DATA RECORDS:
# # # #

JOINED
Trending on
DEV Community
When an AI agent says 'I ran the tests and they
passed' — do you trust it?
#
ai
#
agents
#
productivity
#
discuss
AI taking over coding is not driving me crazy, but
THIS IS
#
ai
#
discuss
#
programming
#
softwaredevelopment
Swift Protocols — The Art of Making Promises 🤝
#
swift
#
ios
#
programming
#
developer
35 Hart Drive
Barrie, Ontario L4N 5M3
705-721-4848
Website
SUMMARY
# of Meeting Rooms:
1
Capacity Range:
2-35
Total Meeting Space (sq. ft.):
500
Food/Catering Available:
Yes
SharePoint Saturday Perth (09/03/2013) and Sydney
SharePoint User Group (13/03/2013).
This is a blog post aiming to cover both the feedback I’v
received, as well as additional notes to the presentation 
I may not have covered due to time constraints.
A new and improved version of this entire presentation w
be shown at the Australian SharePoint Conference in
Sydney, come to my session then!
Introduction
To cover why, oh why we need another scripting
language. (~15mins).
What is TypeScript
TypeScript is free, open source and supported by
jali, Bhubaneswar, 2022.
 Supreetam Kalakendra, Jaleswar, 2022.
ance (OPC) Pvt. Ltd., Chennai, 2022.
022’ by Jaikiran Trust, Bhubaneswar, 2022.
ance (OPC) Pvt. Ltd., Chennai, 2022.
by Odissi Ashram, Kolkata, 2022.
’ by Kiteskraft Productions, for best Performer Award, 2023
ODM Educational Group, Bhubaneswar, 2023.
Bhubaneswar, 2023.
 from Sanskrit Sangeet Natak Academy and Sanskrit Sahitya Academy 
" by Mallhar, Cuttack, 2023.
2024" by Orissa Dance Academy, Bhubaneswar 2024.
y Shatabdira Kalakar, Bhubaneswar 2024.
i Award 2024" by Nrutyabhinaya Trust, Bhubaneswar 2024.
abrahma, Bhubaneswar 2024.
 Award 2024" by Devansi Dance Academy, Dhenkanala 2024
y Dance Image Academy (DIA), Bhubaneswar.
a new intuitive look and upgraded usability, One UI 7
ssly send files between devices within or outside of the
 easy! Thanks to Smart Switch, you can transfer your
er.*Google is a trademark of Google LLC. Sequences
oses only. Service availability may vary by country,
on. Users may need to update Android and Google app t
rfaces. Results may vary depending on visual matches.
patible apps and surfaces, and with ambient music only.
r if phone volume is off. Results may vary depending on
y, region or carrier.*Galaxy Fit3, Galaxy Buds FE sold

# # # #

ABOUT THIS EXERCISE: Print every row above verbatim, line by line, with nothing changed, added or left out.

RESPONSE TO THE EXERCISE:
JOINED
Trending on
DEV Community
When an AI agent says 'I ran the tests and they
passed' — do you trust it?
#
ai
#
agents
#
productivity
#
discuss
AI taking over coding is not driving me crazy, but
THIS IS
#
ai
#
discuss
#
programming
#
softwaredevelopment
Swift Protocols — The Art of Making Promises 🤝
#
swift
#
ios
#
programming
#
developer
35 Hart Drive
Barrie, Ontario L4N 5M3
705-721-4848
Website
SUMMARY
# of Meeting Rooms:
1
Capacity Range:
2-35
Total Meeting Space (sq. ft.):
500
Food/Catering Available:
Yes
SharePoint Saturday Perth (09/03/2013) and Sydney
SharePoint User Group (13/03/2013).
This is a blog post aiming to cover both the feedback I’v
received, as well as additional notes to the presentation 
I may not have covered due to time constraints.
A new and improved version of this entire presentation w
be shown at the Australian SharePoint Conference in
Sydney, come to my session then!
Introduction
To cover why, oh why we need another scripting
language. (~15mins).
What is TypeScript
TypeScript is free, open source and supported by
jali, Bhubaneswar, 2022.
 Supreetam Kalakendra, Jaleswar, 2022.
ance (OPC) Pvt. Ltd., Chennai, 2022.
022’ by Jaikiran Trust, Bhubaneswar, 2022.
ance (OPC) Pvt. Ltd., Chennai, 2022.
by Odissi Ashram, Kolkata, 2022.
’ by Kiteskraft Productions, for best Performer Award, 2023
ODM Educational Group, Bhubaneswar, 2023.
Bhubaneswar, 2023.
 from Sanskrit Sangeet Natak Academy and Sanskrit Sahitya Academy 
" by Mallhar, Cuttack, 2023.
2024" by Orissa Dance Academy, Bhubaneswar 2024.
y Shatabdira Kalakar, Bhubaneswar 2024.
i Award 2024" by Nrutyabhinaya Trust, Bhubaneswar 2024.
abrahma, Bhubaneswar 2024.
 Award 2024" by Devansi Dance Academy, Dhenkanala 2024
y Dance Image Academy (DIA), Bhubaneswar.
a new intuitive look and upgraded usability, One UI 7
ssly send files between devices within or outside of the
 easy! Thanks to Smart Switch, you can transfer your
er.*Google is a trademark of Google LLC. Sequences
oses only. Service availability may vary by country,
on. Users may need to update Android and Google app t
rfaces. Results may vary depending on visual matches.
patible apps and surfaces, and with ambient music only.
r if phone volume is off. Results may vary depending on
y, region or carrier.*Galaxy Fit3, Galaxy Buds FE sold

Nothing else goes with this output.